Professional Engineering Services and Prescriptive Standards

Practice Notes > Professional Engineering Services and Prescriptive Standards

Professional Engineering Services and Prescriptive Standards

Practice note ID: 4.3 (2A)

Status: Approved

Issued: 8 August 2018

Rationale

A number of engineers have made enquiries of the Board of Professional Engineers of Queensland (Board) regarding the meaning of the terms ‘professional engineering service’ and ‘prescriptive standards’, which appear in the Professional Engineers Act 2002 (Act).

The purpose of this document is to provide an explanation of the meaning of these terms.

Introduction

It is an offence under the Act for persons other than Registered Professional Engineers of Queensland (RPEQ) to provide professional engineering services (see section 115 of the Act). This means that if you are providing any professional engineering services, you must be registered as a RPEQ.

Requirements of the PE Act

The dictionary in Schedule 2 to the PE Act provides that:

  1. Professional engineering service means an engineering service that requires, or is based on, the application of engineering principles and data to a design, or to a construction, production, operation or maintenance activity, relating to engineering, and does not include an engineering service that is provided only in accordance with a prescriptive standard.

The dictionary in Schedule 2 to the PE Act provides that:

A prescriptive standard means a document that states procedures or criteria –

  1. for carrying out a design, or a construction, production, operation or maintenance activity, relating to engineering; and
  2. the application of which, to the carrying out of the design, or the construction, production, operation or maintenance activity, does not require advanced scientifically based calculations.

Goal 1:
Please quote the practice note on professional engineering services verbatim, beginning at "A number of" and stopping after "Engineers Act 2002 (Act).".
Goal 2:
Write the next part of the practice note on professional engineering services, continuing from its final line.

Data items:
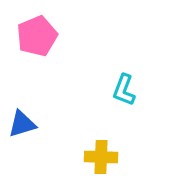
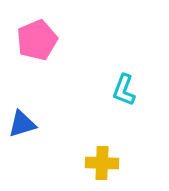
pink pentagon: moved 4 px down
yellow cross: moved 1 px right, 6 px down
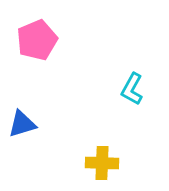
cyan L-shape: moved 8 px right, 1 px up; rotated 8 degrees clockwise
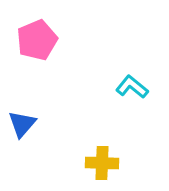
cyan L-shape: moved 2 px up; rotated 100 degrees clockwise
blue triangle: rotated 32 degrees counterclockwise
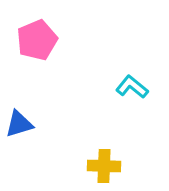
blue triangle: moved 3 px left; rotated 32 degrees clockwise
yellow cross: moved 2 px right, 3 px down
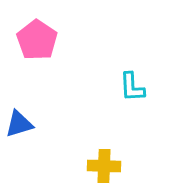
pink pentagon: rotated 15 degrees counterclockwise
cyan L-shape: rotated 132 degrees counterclockwise
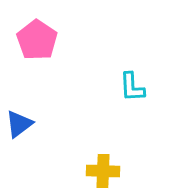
blue triangle: rotated 20 degrees counterclockwise
yellow cross: moved 1 px left, 5 px down
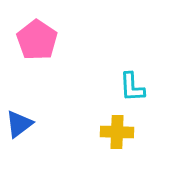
yellow cross: moved 14 px right, 39 px up
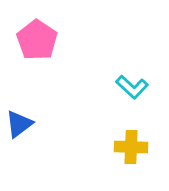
cyan L-shape: rotated 44 degrees counterclockwise
yellow cross: moved 14 px right, 15 px down
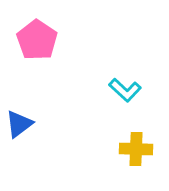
cyan L-shape: moved 7 px left, 3 px down
yellow cross: moved 5 px right, 2 px down
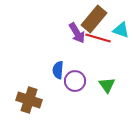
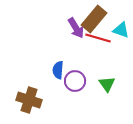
purple arrow: moved 1 px left, 5 px up
green triangle: moved 1 px up
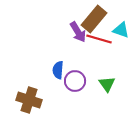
purple arrow: moved 2 px right, 4 px down
red line: moved 1 px right, 1 px down
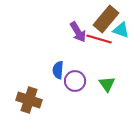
brown rectangle: moved 12 px right
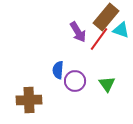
brown rectangle: moved 2 px up
red line: rotated 70 degrees counterclockwise
brown cross: rotated 20 degrees counterclockwise
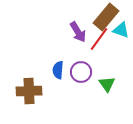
purple circle: moved 6 px right, 9 px up
brown cross: moved 9 px up
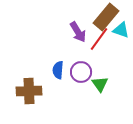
green triangle: moved 7 px left
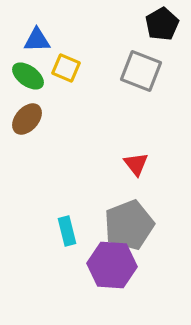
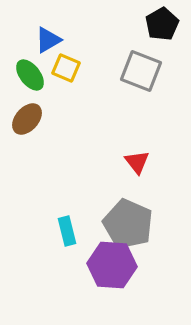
blue triangle: moved 11 px right; rotated 28 degrees counterclockwise
green ellipse: moved 2 px right, 1 px up; rotated 16 degrees clockwise
red triangle: moved 1 px right, 2 px up
gray pentagon: moved 1 px left, 1 px up; rotated 27 degrees counterclockwise
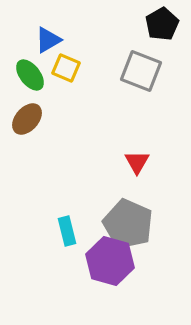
red triangle: rotated 8 degrees clockwise
purple hexagon: moved 2 px left, 4 px up; rotated 12 degrees clockwise
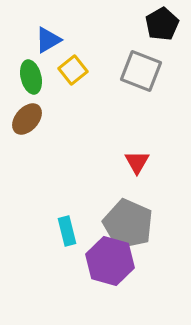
yellow square: moved 7 px right, 2 px down; rotated 28 degrees clockwise
green ellipse: moved 1 px right, 2 px down; rotated 24 degrees clockwise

Output 1:
A number of engineers have made enquiries of the Board of Professional Engineers of Queensland (Board) regarding the meaning of the terms ‘professional engineering service’ and ‘prescriptive standards’, which appear in the Professional Engineers Act 2002 (Act).

Output 2:
The PE Act provides a single example of a prescriptive standard, namely:

  1. AS1684 – Timber framing code, published by Standards Australia

The PE Act’s definitions make clear that a service will not be a ‘professional engineering service’ if it ‘is provided only in accordance with a prescriptive standard.’

Practice

BPEQ takes the view that a person who merely undertakes tasks set out in, or required by, a document which meets the definition of ‘prescriptive standard’, is providing services ‘only in accordance with’ a prescriptive standard. That person is therefore not providing ‘professional engineering services’ and does not need to be registered. A document may meet the definition of ‘prescriptive standard’ irrespective of whether it is published by a body such as Standards Australia, or is produced by an individual RPEQ engineer for application in particular circumstances. However, many Australian Standards will not meet the definition of ‘prescriptive standard’ because for example; they may require the exercise of judgement and/or require advanced scientifically based calculations.

On the other hand, where a person provides services which include, for example, a professional decision to use a particular document which states procedures or criteria, that service is unlikely to be ‘provided only in accordance with ‘a prescriptive standard’. That is because the decision to use the document is unlikely to be a decision taken in accordance with the document itself. A service which includes a professional judgment about which standards or criteria should be applied to a particular situation is therefore likely to be a ‘professional engineering service.’

For further guidance in relation to ‘prescriptive standards’ see Practice Note 4.6 – Prescriptive Standards.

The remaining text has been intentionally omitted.